(Beginning of Given records)
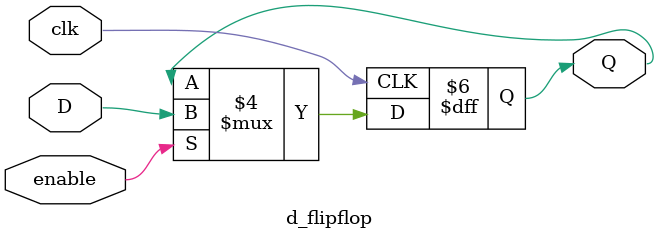
<source format=v>
module d_flipflop(
input D,
input clk,
input enable,
output reg Q
);
    initial Q =  0;
    always @ (posedge clk) begin
        if (enable)begin
            Q <= D;
            end
         else begin
            Q <= Q;
        end
    end
endmodule
</source>
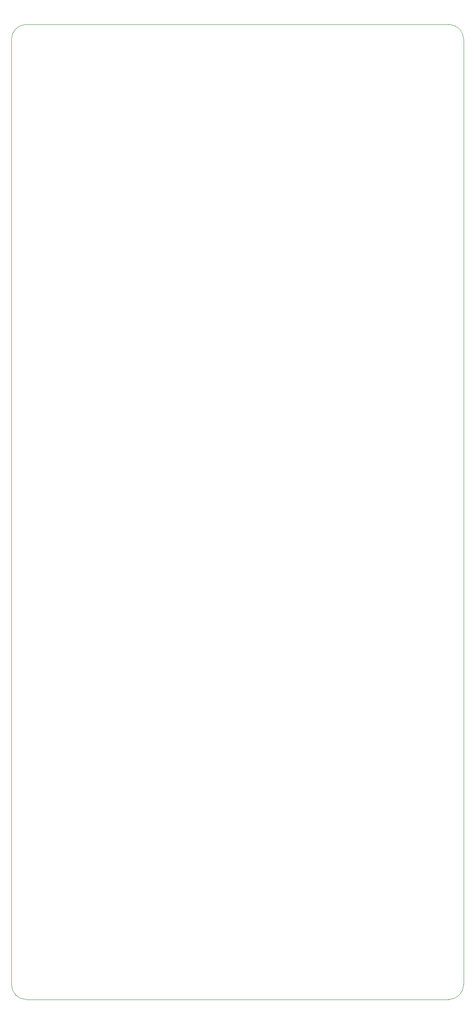
<source format=gbr>
G04 #@! TF.GenerationSoftware,KiCad,Pcbnew,(5.1.5)-3*
G04 #@! TF.CreationDate,2020-02-02T15:47:32+09:00*
G04 #@! TF.ProjectId,MotherBoard_PCIe,4d6f7468-6572-4426-9f61-72645f504349,rev?*
G04 #@! TF.SameCoordinates,Original*
G04 #@! TF.FileFunction,Profile,NP*
%FSLAX46Y46*%
G04 Gerber Fmt 4.6, Leading zero omitted, Abs format (unit mm)*
G04 Created by KiCad (PCBNEW (5.1.5)-3) date 2020-02-02 15:47:32*
%MOMM*%
%LPD*%
G04 APERTURE LIST*
%ADD10C,0.050000*%
G04 APERTURE END LIST*
D10*
X78000000Y-193000000D02*
G75*
G02X75000000Y-190000000I0J3000000D01*
G01*
X166000000Y-190000000D02*
G75*
G02X163000000Y-193000000I-3000000J0D01*
G01*
X75000000Y0D02*
G75*
G02X78000000Y3000000I3000000J0D01*
G01*
X163000000Y3000000D02*
G75*
G02X166000000Y0I0J-3000000D01*
G01*
X78000000Y3000000D02*
X163000000Y3000000D01*
X75000000Y-190000000D02*
X75000000Y0D01*
X163000000Y-193000000D02*
X78000000Y-193000000D01*
X166000000Y0D02*
X166000000Y-190000000D01*
M02*

</source>
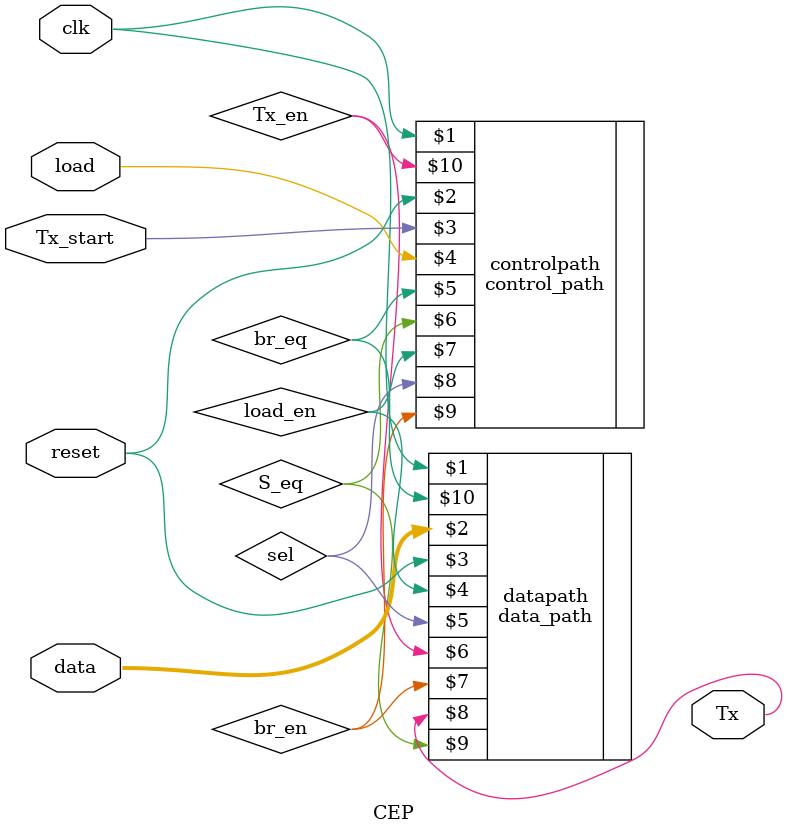
<source format=sv>
module CEP(
    input logic clk,
    input logic reset,
    input logic [7:0]data,
    input logic load,
    input logic Tx_start,
    output logic Tx
);

logic load_en, Tx_en, br_en;
logic  sel;
logic S_eq, br_eq;

data_path datapath(clk, data, reset, load_en, sel, Tx_en, br_en, Tx, S_eq, br_eq);

control_path controlpath(clk, reset, Tx_start, load, br_eq, S_eq, load_en, sel, br_en, Tx_en);

endmodule
</source>
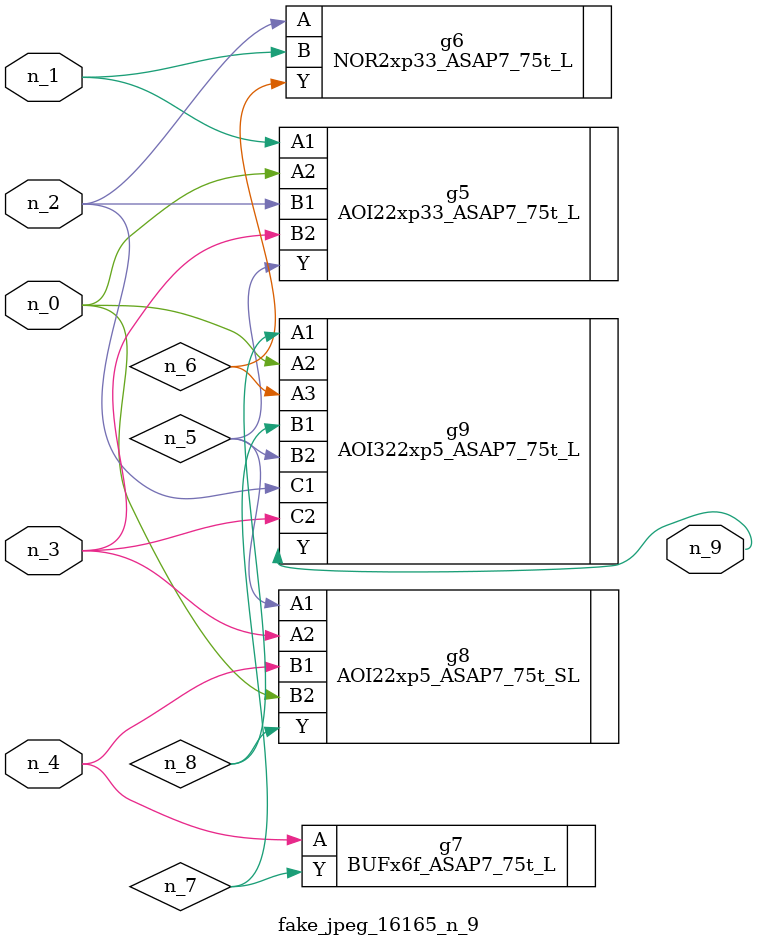
<source format=v>
module fake_jpeg_16165_n_9 (n_3, n_2, n_1, n_0, n_4, n_9);

input n_3;
input n_2;
input n_1;
input n_0;
input n_4;

output n_9;

wire n_8;
wire n_6;
wire n_5;
wire n_7;

AOI22xp33_ASAP7_75t_L g5 ( 
.A1(n_1),
.A2(n_0),
.B1(n_2),
.B2(n_3),
.Y(n_5)
);

NOR2xp33_ASAP7_75t_L g6 ( 
.A(n_2),
.B(n_1),
.Y(n_6)
);

BUFx6f_ASAP7_75t_L g7 ( 
.A(n_4),
.Y(n_7)
);

AOI22xp5_ASAP7_75t_SL g8 ( 
.A1(n_5),
.A2(n_3),
.B1(n_4),
.B2(n_0),
.Y(n_8)
);

AOI322xp5_ASAP7_75t_L g9 ( 
.A1(n_8),
.A2(n_0),
.A3(n_6),
.B1(n_7),
.B2(n_5),
.C1(n_2),
.C2(n_3),
.Y(n_9)
);


endmodule
</source>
(End of Given records)
Apart from the pictures, the entries above are to be repeated in full and exactly.

<source format=v>
module d_flipflop(
input D,
input clk,
input enable,
output reg Q
);
    initial Q =  0;
    always @ (posedge clk) begin
        if (enable)begin
            Q <= D;
            end
         else begin
            Q <= Q;
        end
    end
endmodule
</source>
<source format=gbr>
G04 #@! TF.GenerationSoftware,KiCad,Pcbnew,(5.1.5)-3*
G04 #@! TF.CreationDate,2020-02-02T15:47:32+09:00*
G04 #@! TF.ProjectId,MotherBoard_PCIe,4d6f7468-6572-4426-9f61-72645f504349,rev?*
G04 #@! TF.SameCoordinates,Original*
G04 #@! TF.FileFunction,Profile,NP*
%FSLAX46Y46*%
G04 Gerber Fmt 4.6, Leading zero omitted, Abs format (unit mm)*
G04 Created by KiCad (PCBNEW (5.1.5)-3) date 2020-02-02 15:47:32*
%MOMM*%
%LPD*%
G04 APERTURE LIST*
%ADD10C,0.050000*%
G04 APERTURE END LIST*
D10*
X78000000Y-193000000D02*
G75*
G02X75000000Y-190000000I0J3000000D01*
G01*
X166000000Y-190000000D02*
G75*
G02X163000000Y-193000000I-3000000J0D01*
G01*
X75000000Y0D02*
G75*
G02X78000000Y3000000I3000000J0D01*
G01*
X163000000Y3000000D02*
G75*
G02X166000000Y0I0J-3000000D01*
G01*
X78000000Y3000000D02*
X163000000Y3000000D01*
X75000000Y-190000000D02*
X75000000Y0D01*
X163000000Y-193000000D02*
X78000000Y-193000000D01*
X166000000Y0D02*
X166000000Y-190000000D01*
M02*

</source>
<source format=sv>
module CEP(
    input logic clk,
    input logic reset,
    input logic [7:0]data,
    input logic load,
    input logic Tx_start,
    output logic Tx
);

logic load_en, Tx_en, br_en;
logic  sel;
logic S_eq, br_eq;

data_path datapath(clk, data, reset, load_en, sel, Tx_en, br_en, Tx, S_eq, br_eq);

control_path controlpath(clk, reset, Tx_start, load, br_eq, S_eq, load_en, sel, br_en, Tx_en);

endmodule
</source>
<source format=v>
module fake_jpeg_16165_n_9 (n_3, n_2, n_1, n_0, n_4, n_9);

input n_3;
input n_2;
input n_1;
input n_0;
input n_4;

output n_9;

wire n_8;
wire n_6;
wire n_5;
wire n_7;

AOI22xp33_ASAP7_75t_L g5 ( 
.A1(n_1),
.A2(n_0),
.B1(n_2),
.B2(n_3),
.Y(n_5)
);

NOR2xp33_ASAP7_75t_L g6 ( 
.A(n_2),
.B(n_1),
.Y(n_6)
);

BUFx6f_ASAP7_75t_L g7 ( 
.A(n_4),
.Y(n_7)
);

AOI22xp5_ASAP7_75t_SL g8 ( 
.A1(n_5),
.A2(n_3),
.B1(n_4),
.B2(n_0),
.Y(n_8)
);

AOI322xp5_ASAP7_75t_L g9 ( 
.A1(n_8),
.A2(n_0),
.A3(n_6),
.B1(n_7),
.B2(n_5),
.C1(n_2),
.C2(n_3),
.Y(n_9)
);


endmodule
</source>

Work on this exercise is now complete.